**SET TASK A:** According to the passage on green engineering, what name is often given to the "measure it – fix it" approach?
**SET TASK B:** Reproduce the passage on green engineering from "We need to be" down to "fix these problems.".

**QUOTED PASSAGE:**
#####

If we all take personal responsibility for promoting engineering, we will achieve so much more than by asking the government to do it for us by enforcing the legal status of the title “Engineer”. And if, by unhappy circumstance, you find yourself out-of-work, you should seriously consider these emerging technologies as a career opportunity.

We need to be pragmatic  because it is now time to start delivering solutions. Not in five or ten years time, but now. When beginning a new project to develop the latest clean or green technology, whether it is renewable energy, improving machine efficiency or a system to reduce emissions, we need to stop thinking we have to design and build everything from scratch. That takes too long and we cannot afford the time or cost anymore. 

We need to make use of the latest rapid application design and development tools and commercial off-the-shelf modular hardware where we can and only design bespoke systems where we absolutely have to. We need to use this approach to take the masses of measurements that are needed to start designing and developing new greener devices, technologies and processes that will fix these problems.

This “measure it – fix it” approach is often called green engineering, which has been defined as the use of measurement and control techniques to design, develop and improve products, technologies, and processes for environmental and economic benefits.

It is time to innovate, not reinvent. Why get bogged down in the details of designing your own unique data acquisition system when you can buy off-the-shelf and start taking measurements in a few days. Then, instead of coding standard signal processing and analysis routines from first principles, you can use the latest software-based mathematics and design tools to engineer a new control algorithm that will form the heart of your solution. 

In the next step, rather than developing, validating and supporting a custom design, you can take commercially available rugged, embedded systems and the same high-level design tools to deploy your first prototype and prove to the world - and your potential investors - that you have a winning solution.

#####

(Saved entries)

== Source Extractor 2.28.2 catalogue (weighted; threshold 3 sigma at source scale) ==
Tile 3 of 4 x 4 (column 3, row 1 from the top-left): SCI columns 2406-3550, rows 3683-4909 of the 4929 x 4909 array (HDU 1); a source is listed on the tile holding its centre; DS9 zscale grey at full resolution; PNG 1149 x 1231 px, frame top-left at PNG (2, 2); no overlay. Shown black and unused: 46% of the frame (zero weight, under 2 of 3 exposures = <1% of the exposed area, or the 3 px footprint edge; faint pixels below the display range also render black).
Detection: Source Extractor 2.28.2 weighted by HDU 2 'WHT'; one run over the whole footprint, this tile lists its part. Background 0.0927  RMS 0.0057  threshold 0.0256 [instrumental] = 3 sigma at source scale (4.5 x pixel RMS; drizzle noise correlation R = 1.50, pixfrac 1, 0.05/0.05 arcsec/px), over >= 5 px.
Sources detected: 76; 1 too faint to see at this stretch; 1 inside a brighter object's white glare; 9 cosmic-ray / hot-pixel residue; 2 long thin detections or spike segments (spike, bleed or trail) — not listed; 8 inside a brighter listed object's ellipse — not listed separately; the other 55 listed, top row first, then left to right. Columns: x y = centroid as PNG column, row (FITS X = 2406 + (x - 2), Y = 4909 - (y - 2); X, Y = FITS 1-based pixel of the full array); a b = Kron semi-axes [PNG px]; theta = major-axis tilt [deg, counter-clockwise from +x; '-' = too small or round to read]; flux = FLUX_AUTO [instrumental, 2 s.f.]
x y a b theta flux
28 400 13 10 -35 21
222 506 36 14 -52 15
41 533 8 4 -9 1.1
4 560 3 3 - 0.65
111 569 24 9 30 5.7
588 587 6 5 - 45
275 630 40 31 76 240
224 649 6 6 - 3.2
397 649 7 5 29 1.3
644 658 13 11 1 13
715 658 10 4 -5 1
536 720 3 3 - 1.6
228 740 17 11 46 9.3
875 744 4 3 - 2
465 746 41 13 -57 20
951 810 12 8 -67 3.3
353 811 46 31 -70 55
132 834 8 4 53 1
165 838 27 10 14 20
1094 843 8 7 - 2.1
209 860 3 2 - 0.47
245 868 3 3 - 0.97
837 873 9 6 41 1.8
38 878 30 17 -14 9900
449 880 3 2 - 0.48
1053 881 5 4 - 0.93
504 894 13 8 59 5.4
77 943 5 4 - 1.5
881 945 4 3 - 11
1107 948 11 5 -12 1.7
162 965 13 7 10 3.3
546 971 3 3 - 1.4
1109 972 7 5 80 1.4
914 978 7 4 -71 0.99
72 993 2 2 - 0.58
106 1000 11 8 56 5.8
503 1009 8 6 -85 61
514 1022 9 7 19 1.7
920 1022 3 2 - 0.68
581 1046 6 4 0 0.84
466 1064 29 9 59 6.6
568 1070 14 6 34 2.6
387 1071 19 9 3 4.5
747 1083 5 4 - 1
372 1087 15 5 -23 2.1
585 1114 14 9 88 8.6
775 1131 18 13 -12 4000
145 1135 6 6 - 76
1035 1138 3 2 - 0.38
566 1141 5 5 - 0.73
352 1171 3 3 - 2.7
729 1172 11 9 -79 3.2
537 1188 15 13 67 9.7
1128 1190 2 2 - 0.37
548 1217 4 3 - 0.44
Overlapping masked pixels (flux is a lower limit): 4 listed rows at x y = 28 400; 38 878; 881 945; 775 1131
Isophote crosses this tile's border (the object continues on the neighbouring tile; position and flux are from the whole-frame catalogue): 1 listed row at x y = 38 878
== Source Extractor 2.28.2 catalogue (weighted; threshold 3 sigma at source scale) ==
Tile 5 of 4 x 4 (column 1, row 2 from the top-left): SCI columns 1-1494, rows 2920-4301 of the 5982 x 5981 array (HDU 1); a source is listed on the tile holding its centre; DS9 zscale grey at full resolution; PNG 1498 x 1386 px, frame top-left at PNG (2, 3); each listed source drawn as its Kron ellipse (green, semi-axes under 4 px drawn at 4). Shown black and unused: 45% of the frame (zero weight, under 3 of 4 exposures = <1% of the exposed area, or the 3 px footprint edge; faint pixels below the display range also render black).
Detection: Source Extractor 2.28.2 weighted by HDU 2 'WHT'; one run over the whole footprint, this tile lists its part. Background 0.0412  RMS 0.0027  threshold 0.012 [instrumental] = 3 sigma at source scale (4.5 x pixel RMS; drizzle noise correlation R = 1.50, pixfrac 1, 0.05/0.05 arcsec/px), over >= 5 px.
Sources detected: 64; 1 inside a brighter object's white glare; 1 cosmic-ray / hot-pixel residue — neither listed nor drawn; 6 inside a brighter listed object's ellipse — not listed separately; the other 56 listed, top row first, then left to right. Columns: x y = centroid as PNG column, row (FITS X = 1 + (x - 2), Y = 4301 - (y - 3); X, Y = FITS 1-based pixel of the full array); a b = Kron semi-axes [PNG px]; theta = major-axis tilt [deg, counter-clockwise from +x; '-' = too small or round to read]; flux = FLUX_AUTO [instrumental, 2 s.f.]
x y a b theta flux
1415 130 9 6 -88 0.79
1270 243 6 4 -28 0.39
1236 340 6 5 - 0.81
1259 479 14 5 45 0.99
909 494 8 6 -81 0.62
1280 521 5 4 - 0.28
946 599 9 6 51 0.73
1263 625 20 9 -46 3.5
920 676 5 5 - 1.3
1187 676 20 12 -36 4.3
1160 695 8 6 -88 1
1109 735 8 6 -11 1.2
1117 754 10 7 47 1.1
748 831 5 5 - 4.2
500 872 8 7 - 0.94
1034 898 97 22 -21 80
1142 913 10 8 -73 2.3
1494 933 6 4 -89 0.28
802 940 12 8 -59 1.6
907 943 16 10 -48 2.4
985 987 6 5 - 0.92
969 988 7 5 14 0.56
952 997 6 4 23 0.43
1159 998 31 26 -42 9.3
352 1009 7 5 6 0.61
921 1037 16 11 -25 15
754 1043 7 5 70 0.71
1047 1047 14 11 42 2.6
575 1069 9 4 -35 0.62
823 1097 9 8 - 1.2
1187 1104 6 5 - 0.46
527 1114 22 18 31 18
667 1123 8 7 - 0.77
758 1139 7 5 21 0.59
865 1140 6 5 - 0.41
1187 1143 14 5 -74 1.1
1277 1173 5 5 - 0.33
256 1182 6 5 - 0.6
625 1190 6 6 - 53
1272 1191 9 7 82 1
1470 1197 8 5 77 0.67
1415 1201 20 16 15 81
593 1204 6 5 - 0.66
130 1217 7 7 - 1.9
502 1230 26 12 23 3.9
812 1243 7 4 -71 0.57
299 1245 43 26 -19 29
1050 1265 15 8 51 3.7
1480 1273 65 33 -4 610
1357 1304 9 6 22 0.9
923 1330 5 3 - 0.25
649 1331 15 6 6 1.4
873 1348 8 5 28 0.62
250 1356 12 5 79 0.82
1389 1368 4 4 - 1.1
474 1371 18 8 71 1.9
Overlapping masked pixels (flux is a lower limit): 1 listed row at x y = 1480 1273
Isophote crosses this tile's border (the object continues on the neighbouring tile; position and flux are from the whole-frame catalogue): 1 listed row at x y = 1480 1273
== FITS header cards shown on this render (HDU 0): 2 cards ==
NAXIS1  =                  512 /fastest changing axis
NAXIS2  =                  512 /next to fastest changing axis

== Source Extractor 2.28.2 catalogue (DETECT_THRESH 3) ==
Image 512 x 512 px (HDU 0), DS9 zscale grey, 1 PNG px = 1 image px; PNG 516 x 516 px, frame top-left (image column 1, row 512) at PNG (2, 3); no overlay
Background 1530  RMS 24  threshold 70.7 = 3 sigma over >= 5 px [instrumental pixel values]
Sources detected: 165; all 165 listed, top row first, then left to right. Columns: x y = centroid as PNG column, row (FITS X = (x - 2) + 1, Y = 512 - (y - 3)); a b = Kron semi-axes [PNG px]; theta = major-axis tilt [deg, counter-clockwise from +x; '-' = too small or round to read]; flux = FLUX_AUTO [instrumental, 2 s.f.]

#####

**FINAL ANSWER A:** Green engineering.

**FINAL ANSWER B:**
We need to be pragmatic  because it is now time to start delivering solutions. Not in five or ten years time, but now. When beginning a new project to develop the latest clean or green technology, whether it is renewable energy, improving machine efficiency or a system to reduce emissions, we need to stop thinking we have to design and build everything from scratch. That takes too long and we cannot afford the time or cost anymore. 

We need to make use of the latest rapid application design and development tools and commercial off-the-shelf modular hardware where we can and only design bespoke systems where we absolutely have to. We need to use this approach to take the masses of measurements that are needed to start designing and developing new greener devices, technologies and processes that will fix these problems.